*HOW TO COMPLETE THIS TASK*:
Will you transcribe all the entries word for word, skipping the pictures they hold?

*** Begin section ***

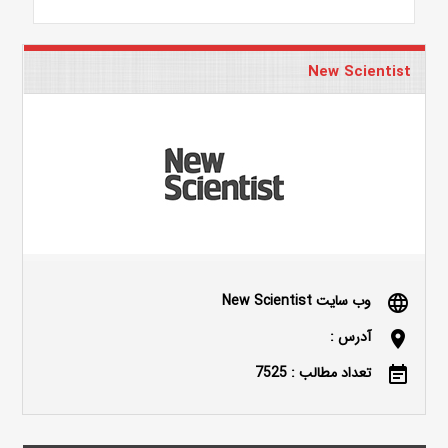
New Scientist
وب سایت New Scientist
language
آدرس :
location_on
تعداد مطالب : 7525
event_note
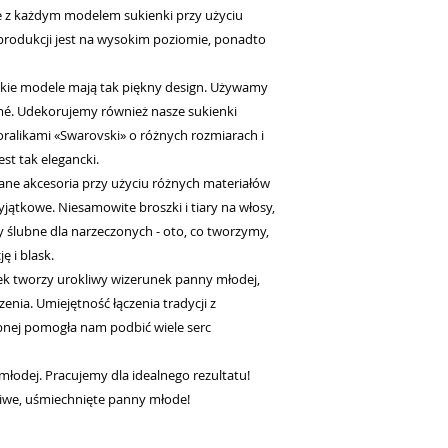
e z każdym modelem sukienki przy użyciu
produkcji jest na wysokim poziomie, ponadto
stkie modele mają tak piękny design. Używamy
amé. Udekorujemy również nasze sukienki
koralikami «Swarovski» o różnych rozmiarach i
est tak elegancki.
nane akcesoria przy użyciu różnych materiałów
wyjątkowe. Niesamowite broszki i tiary na włosy,
ny ślubne dla narzeczonych - oto, co tworzymy,
 i blask.
nek tworzy urokliwy wizerunek panny młodej,
enia. Umiejętność łączenia tradycji z
nej pomogła nam podbić wiele serc
młodej. Pracujemy dla idealnego rezultatu!
śliwe, uśmiechnięte panny młode!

*** End section ***

*WRITTEN ANSWER*:
New Scientist
وب سایت New Scientist
language
آدرس :
location_on
تعداد مطالب : 7525
event_note
e z każdym modelem sukienki przy użyciu
produkcji jest na wysokim poziomie, ponadto
stkie modele mają tak piękny design. Używamy
amé. Udekorujemy również nasze sukienki
koralikami «Swarovski» o różnych rozmiarach i
est tak elegancki.
nane akcesoria przy użyciu różnych materiałów
wyjątkowe. Niesamowite broszki i tiary na włosy,
ny ślubne dla narzeczonych - oto, co tworzymy,
 i blask.
nek tworzy urokliwy wizerunek panny młodej,
enia. Umiejętność łączenia tradycji z
nej pomogła nam podbić wiele serc
młodej. Pracujemy dla idealnego rezultatu!
śliwe, uśmiechnięte panny młode!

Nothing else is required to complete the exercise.